#### [JOB]
Render the listing below as a numbered list, omitting any blank lines, from its first line through the line containing "সাধারণ সম্পাদক হিসেবে দায়িত্ব পালন করবেন।", both included.

________

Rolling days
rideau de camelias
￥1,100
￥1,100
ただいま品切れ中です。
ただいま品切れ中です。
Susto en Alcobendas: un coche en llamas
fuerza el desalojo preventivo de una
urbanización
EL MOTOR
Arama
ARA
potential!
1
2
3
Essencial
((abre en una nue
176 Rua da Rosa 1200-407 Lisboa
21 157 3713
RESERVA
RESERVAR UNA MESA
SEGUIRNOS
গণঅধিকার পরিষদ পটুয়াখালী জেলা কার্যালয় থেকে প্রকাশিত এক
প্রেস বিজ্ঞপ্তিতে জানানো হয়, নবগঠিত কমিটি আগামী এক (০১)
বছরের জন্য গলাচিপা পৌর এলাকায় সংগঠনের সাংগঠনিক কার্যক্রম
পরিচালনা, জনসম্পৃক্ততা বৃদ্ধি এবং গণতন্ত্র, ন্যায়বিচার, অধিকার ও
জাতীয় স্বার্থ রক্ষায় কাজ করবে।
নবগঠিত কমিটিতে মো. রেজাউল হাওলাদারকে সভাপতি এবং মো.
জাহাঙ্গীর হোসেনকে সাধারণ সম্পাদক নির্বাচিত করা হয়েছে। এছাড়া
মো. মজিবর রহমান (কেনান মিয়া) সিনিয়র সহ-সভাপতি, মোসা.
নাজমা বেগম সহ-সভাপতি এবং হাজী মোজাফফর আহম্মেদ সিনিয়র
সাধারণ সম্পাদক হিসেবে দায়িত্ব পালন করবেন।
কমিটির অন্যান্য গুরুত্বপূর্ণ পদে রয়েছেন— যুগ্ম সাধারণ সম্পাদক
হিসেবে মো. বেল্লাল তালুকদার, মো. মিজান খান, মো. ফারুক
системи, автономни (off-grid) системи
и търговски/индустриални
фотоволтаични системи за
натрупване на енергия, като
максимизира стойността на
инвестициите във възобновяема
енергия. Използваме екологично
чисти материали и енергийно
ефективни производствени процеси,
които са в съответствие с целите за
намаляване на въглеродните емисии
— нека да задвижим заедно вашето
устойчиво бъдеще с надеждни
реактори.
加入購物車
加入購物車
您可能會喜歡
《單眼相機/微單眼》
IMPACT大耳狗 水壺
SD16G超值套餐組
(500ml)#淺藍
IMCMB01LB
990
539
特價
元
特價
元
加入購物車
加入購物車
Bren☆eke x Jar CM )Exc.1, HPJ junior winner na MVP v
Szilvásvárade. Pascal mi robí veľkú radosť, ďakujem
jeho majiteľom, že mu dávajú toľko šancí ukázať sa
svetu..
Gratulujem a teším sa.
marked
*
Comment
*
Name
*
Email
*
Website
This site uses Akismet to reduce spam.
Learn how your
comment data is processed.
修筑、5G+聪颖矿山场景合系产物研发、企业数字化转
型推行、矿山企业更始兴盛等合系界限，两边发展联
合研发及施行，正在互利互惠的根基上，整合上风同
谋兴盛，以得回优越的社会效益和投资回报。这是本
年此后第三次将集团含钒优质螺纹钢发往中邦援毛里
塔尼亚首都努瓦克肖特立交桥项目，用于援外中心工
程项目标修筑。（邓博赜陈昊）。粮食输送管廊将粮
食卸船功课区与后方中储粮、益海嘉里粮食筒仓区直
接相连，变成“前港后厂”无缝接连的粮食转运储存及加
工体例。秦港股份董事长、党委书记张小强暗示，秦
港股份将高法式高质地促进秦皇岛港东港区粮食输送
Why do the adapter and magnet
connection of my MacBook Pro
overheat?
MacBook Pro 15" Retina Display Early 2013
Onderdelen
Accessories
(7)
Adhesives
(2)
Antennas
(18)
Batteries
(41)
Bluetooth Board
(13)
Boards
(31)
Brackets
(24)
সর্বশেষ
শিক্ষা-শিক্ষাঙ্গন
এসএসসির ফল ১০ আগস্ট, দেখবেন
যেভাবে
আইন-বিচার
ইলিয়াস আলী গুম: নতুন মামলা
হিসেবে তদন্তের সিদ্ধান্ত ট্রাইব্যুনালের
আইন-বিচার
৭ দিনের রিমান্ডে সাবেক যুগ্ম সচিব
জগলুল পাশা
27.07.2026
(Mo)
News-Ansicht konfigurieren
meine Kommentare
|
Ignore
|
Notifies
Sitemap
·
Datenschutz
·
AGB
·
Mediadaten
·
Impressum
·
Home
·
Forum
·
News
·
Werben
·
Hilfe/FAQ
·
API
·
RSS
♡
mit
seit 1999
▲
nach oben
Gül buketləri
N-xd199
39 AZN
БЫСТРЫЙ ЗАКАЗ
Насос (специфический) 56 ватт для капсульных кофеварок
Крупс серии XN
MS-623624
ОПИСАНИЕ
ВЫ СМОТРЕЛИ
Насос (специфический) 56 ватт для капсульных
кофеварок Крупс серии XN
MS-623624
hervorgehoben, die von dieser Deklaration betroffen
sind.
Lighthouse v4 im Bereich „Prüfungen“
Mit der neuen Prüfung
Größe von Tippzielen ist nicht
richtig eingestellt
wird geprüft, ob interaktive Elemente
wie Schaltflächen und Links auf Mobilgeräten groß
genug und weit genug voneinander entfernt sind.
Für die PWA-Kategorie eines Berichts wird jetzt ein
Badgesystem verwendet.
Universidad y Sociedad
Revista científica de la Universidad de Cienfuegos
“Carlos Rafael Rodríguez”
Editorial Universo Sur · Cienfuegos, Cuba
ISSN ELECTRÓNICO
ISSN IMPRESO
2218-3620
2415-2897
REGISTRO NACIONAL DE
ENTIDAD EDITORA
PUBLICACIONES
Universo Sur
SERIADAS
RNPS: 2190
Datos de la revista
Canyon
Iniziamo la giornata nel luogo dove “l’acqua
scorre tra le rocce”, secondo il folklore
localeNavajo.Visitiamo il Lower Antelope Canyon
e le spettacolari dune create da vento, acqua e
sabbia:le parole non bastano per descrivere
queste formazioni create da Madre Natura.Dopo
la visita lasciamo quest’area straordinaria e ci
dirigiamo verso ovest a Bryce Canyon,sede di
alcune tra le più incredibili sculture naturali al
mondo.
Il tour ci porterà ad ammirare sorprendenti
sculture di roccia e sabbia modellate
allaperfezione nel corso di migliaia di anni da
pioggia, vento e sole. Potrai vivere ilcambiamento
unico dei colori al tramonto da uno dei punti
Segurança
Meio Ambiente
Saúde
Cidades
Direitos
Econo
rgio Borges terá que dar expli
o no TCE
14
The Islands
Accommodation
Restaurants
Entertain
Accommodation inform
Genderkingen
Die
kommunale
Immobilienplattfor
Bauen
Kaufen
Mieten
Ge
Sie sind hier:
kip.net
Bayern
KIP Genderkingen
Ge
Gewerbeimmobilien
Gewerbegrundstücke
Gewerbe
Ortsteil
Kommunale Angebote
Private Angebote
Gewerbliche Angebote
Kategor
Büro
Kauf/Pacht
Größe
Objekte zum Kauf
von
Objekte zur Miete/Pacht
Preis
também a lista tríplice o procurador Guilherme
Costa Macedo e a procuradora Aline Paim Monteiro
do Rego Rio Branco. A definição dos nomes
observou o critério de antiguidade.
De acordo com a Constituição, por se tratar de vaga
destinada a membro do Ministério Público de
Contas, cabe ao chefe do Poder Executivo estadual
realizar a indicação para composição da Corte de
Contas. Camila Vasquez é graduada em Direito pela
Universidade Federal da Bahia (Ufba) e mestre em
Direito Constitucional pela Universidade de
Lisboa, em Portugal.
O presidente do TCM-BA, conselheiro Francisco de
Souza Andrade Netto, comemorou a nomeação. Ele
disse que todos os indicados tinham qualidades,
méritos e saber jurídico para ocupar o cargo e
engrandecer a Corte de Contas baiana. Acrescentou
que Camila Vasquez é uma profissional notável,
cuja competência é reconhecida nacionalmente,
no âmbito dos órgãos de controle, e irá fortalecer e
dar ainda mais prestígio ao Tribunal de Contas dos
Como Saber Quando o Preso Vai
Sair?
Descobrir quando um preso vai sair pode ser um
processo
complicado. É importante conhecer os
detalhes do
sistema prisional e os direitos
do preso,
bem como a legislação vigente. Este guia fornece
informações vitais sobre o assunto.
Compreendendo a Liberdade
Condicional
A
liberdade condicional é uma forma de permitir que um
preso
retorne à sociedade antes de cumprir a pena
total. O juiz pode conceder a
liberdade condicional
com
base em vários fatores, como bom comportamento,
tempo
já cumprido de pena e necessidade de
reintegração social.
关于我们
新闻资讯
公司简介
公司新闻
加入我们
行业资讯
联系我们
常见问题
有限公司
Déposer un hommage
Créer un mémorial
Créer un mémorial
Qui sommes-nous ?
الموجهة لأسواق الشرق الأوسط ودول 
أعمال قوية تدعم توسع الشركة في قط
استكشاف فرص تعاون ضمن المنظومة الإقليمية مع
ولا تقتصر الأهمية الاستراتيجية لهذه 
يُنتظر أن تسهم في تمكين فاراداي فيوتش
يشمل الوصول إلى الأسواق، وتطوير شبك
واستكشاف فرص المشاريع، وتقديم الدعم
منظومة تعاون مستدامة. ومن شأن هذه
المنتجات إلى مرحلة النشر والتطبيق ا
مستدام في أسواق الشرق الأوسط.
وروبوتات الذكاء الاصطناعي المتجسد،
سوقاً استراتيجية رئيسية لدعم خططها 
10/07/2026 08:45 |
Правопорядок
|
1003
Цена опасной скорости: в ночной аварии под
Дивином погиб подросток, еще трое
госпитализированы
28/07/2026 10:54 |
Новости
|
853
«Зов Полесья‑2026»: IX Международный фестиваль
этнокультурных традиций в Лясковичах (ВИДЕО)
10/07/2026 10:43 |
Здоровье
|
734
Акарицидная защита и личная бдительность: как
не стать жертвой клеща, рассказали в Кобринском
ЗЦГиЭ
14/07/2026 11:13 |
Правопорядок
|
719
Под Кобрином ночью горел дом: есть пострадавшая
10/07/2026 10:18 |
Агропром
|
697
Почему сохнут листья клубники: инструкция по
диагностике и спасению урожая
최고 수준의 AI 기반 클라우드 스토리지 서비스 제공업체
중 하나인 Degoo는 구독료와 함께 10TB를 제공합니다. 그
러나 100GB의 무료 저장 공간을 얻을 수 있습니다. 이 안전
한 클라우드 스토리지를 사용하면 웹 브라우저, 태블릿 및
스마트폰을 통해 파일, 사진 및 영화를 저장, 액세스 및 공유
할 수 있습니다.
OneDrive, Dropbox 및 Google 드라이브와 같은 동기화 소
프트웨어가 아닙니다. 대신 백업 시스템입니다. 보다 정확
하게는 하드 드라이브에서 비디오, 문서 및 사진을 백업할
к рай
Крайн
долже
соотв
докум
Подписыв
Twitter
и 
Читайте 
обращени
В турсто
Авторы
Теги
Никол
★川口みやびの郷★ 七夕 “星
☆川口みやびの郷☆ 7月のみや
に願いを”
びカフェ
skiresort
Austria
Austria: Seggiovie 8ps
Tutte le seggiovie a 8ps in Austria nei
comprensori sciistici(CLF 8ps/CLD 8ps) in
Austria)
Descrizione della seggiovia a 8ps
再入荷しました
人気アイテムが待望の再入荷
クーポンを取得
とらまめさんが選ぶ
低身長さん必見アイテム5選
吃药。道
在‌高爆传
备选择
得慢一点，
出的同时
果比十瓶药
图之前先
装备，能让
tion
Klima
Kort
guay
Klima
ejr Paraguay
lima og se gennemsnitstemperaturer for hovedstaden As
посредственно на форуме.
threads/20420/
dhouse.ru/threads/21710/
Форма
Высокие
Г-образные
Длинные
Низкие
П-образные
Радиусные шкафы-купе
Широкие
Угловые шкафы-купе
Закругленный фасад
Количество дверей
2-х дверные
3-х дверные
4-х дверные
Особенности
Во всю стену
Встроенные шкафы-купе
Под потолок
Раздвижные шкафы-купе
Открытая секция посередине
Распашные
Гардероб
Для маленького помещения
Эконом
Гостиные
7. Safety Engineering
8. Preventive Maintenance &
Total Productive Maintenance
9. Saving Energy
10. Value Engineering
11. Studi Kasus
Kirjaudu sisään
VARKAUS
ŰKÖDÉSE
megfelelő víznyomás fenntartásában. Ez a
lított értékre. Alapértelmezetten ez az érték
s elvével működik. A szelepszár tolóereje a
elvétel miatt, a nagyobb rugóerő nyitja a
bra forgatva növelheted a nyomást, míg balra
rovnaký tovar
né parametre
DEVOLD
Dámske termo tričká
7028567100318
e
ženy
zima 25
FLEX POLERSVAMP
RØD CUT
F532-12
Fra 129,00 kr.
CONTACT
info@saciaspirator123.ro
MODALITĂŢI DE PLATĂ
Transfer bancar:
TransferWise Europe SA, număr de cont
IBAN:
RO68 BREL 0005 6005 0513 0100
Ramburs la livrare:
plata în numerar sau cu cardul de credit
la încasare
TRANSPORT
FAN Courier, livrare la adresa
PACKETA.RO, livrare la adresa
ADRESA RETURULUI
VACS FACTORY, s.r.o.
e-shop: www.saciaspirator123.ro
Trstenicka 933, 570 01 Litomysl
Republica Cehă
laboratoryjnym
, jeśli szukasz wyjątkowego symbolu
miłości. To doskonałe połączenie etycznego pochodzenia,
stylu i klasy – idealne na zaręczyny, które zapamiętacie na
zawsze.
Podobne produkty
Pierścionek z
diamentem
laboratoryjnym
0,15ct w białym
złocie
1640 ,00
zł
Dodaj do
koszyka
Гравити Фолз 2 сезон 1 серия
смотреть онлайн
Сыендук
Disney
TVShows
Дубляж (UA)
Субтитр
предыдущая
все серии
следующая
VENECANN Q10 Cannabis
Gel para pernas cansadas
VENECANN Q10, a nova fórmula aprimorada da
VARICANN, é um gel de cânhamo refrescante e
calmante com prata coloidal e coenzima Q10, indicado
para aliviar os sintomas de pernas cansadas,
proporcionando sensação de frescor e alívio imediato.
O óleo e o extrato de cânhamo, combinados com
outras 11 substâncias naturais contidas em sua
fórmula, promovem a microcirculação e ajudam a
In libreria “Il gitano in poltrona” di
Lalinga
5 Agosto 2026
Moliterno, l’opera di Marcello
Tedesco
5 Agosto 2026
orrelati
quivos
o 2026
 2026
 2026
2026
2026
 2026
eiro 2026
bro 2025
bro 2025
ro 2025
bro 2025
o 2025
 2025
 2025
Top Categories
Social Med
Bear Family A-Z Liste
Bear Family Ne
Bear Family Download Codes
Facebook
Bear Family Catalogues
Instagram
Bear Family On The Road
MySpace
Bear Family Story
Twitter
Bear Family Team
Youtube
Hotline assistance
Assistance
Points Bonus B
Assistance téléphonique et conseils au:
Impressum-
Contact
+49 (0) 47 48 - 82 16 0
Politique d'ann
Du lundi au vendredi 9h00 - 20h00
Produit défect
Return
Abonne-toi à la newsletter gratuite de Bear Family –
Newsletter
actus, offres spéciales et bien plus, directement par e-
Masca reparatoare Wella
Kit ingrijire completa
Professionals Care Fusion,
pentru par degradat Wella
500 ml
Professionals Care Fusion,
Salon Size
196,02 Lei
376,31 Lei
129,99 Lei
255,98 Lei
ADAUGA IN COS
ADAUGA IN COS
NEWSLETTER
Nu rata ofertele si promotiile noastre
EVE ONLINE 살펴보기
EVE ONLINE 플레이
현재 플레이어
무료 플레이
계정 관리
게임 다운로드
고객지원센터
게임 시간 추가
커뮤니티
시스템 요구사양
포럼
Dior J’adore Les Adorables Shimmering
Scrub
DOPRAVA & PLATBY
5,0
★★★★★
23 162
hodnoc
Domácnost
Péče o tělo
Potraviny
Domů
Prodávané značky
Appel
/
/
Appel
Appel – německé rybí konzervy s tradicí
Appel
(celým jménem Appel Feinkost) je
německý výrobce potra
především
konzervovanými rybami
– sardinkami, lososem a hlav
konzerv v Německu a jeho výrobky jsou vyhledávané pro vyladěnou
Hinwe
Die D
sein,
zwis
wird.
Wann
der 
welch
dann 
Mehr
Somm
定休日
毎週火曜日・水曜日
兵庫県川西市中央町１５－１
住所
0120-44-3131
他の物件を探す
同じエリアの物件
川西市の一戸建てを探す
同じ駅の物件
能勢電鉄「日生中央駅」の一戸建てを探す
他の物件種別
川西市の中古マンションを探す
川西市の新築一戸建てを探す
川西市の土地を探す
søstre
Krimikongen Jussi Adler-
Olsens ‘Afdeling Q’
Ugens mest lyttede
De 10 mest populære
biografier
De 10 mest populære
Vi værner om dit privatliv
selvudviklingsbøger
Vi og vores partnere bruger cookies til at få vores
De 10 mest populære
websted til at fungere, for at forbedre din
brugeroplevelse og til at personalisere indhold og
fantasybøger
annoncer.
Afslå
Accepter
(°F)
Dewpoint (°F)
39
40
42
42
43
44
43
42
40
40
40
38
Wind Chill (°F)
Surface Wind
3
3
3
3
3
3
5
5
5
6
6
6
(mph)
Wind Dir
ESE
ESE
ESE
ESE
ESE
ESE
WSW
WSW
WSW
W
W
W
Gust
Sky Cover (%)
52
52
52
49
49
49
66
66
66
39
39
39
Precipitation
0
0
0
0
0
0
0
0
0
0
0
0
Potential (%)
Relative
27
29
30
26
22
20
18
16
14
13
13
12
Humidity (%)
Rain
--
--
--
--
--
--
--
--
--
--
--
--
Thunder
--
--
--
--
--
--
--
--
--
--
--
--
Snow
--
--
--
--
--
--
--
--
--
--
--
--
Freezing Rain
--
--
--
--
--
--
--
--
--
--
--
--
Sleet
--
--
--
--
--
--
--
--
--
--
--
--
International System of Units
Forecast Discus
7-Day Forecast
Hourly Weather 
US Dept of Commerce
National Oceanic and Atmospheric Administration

________

#### [RESPONSE]
1. Rolling days
2. rideau de camelias
3. ￥1,100
4. ￥1,100
5. ただいま品切れ中です。
6. ただいま品切れ中です。
7. Susto en Alcobendas: un coche en llamas
8. fuerza el desalojo preventivo de una
9. urbanización
10. EL MOTOR
11. Arama
12. ARA
13. potential!
14. 1
15. 2
16. 3
17. Essencial
18. ((abre en una nue
19. 176 Rua da Rosa 1200-407 Lisboa
20. 21 157 3713
21. RESERVA
22. RESERVAR UNA MESA
23. SEGUIRNOS
24. গণঅধিকার পরিষদ পটুয়াখালী জেলা কার্যালয় থেকে প্রকাশিত এক
25. প্রেস বিজ্ঞপ্তিতে জানানো হয়, নবগঠিত কমিটি আগামী এক (০১)
26. বছরের জন্য গলাচিপা পৌর এলাকায় সংগঠনের সাংগঠনিক কার্যক্রম
27. পরিচালনা, জনসম্পৃক্ততা বৃদ্ধি এবং গণতন্ত্র, ন্যায়বিচার, অধিকার ও
28. জাতীয় স্বার্থ রক্ষায় কাজ করবে।
29. নবগঠিত কমিটিতে মো. রেজাউল হাওলাদারকে সভাপতি এবং মো.
30. জাহাঙ্গীর হোসেনকে সাধারণ সম্পাদক নির্বাচিত করা হয়েছে। এছাড়া
31. মো. মজিবর রহমান (কেনান মিয়া) সিনিয়র সহ-সভাপতি, মোসা.
32. নাজমা বেগম সহ-সভাপতি এবং হাজী মোজাফফর আহম্মেদ সিনিয়র
33. সাধারণ সম্পাদক হিসেবে দায়িত্ব পালন করবেন।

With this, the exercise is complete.